Chapter 2: Worksheet 3 Jack K. Cohen Colorado School of Mines

Function Composition, Limits, Continuity

Suggested Problems Section 2.4: 2, 6, 8, 22, 26

Recognizing complicated functions as compositions of simpler functions will be important later in this course. For example if h(x) = sin(cos x), we may introduce u = cos x and write h in the simpler form h(x) = sin u. This is equivalent to writing h(x) = f (g(x)), where u = g(x) = cos x and f (x) = sin x. Introduce a useful decomposition for each of the following functions, h(x) using both the u notation and the f, g notation.
1. sin x³ Note: this notation is common, but perhaps misleading—remember that it means sin(x³), not the function below in part (b).
2. sin³x Note: this common notation for powers of trigonometric functions is misleading! It often helps to rewrite such expressions in unambiguous notation as (sin x)³.
3. 3^sin x
4. sin(x³ + 3)
5. (x⁴ + x² +1)⁷
Extend the above idea to 3-fold decompositions using u, v notation for the intermediate functions. Example: For h(x) = sin(cos(tan x)) introduce u = tan x to get h(x) = sin(cos u) and then v = cos u to finally get h(x) = sin v.
1. tan(ln(x + 1))
2. 2^sin x²
3. sin(sin(sin x))
Investigate what happens if we repeatedly compose sin x with itself. That is, we form the sequence sin x, sin(sin x), sin(sin(sin x)),….
1. Find the limit of this sequence when one puts x = 0 in each term (this is easy).
2. What about the limit when x = π/2? As a start, compute sin(sin(sinπ/2)). (Or, look at the Plots of the sucessive composed functions).

════════════════

WHAT IS EXPECTED: Extend the function composition worksheet, starting right after its final sentence.

RECORDED DATA:
════════════════

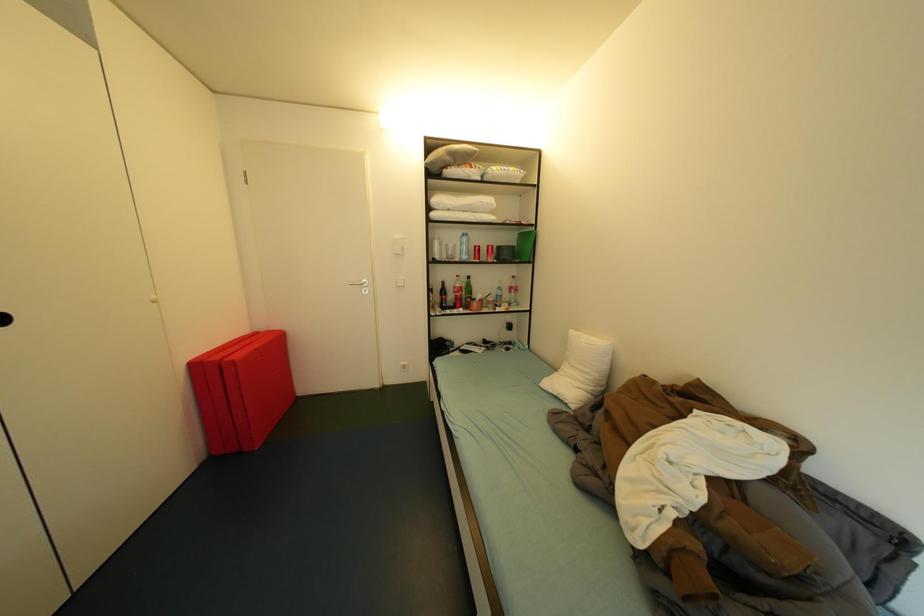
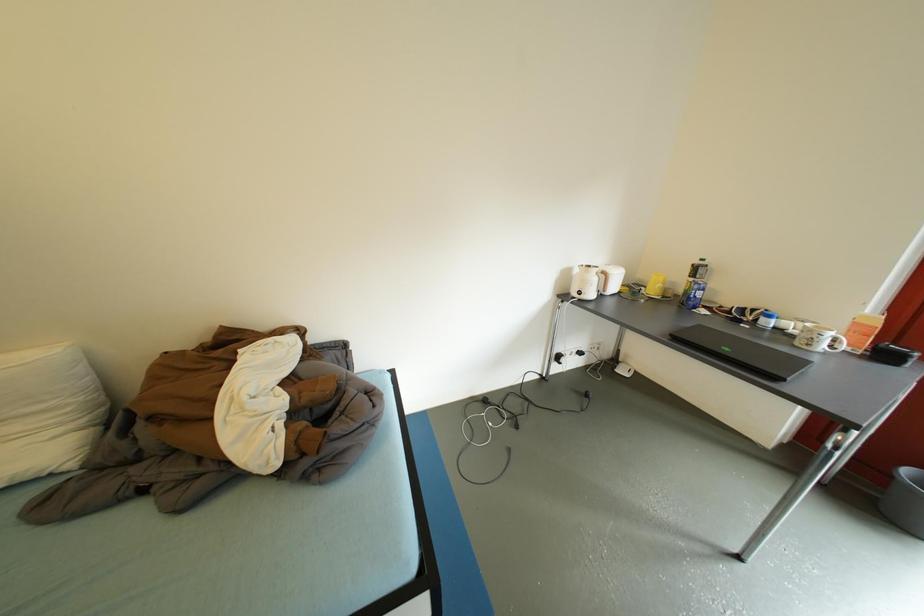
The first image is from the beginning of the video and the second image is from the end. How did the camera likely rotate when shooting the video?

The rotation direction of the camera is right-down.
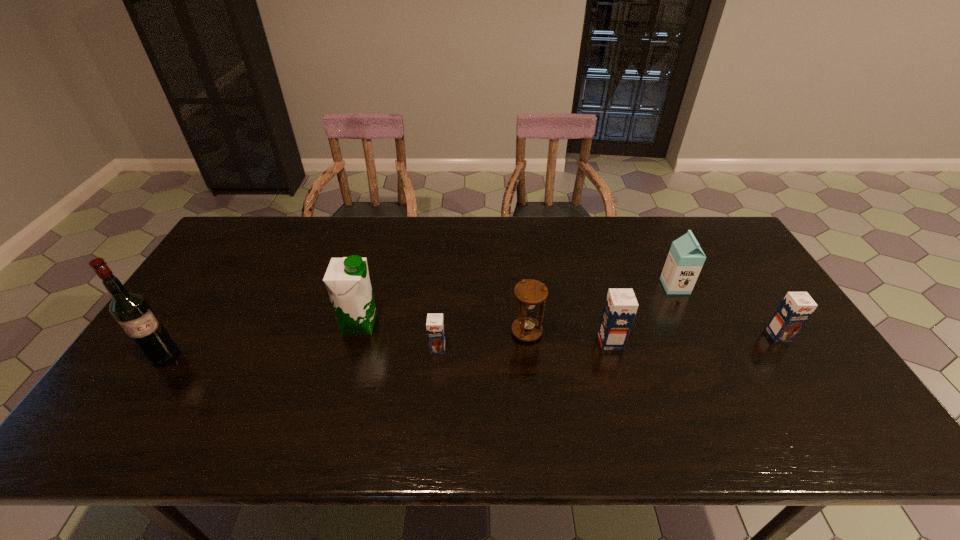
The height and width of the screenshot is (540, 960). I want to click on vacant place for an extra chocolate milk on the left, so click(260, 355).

════════════════

TASK ANSWER:
Notice that the triple composition of sin with itself is not the same thing as either of the functions discussed in problem 1, parts (a), (b)—all three are different! If you have any doubt of this, Plot each of them.
You have noticed that many limits can be obtained by just evaluating the given function at the given point. State precisely a condition under which this is valid. Which of the following limits can be evaluated in this simple way? Justify your answer.
1. $\lim_{{x \rightarrow 5}}^{}$ ${\frac{{x + 5}}{{x^4 + x^2 + 1}}}$
2. $\lim_{{x \rightarrow 5}}^{}$ ${\frac{{x^2 - 25}}{{x - 5}}}$
3. $\lim_{{x \rightarrow 5}}^{}$ $\sqrt{{x^6 - 5}}$
Here are some limits that will play a key role in developing important calculus results. A firmly logical derivation of them is a few weeks away. Meanwhile, employ one of your many rough and ready methods to get the right anwers to engineering accuracy.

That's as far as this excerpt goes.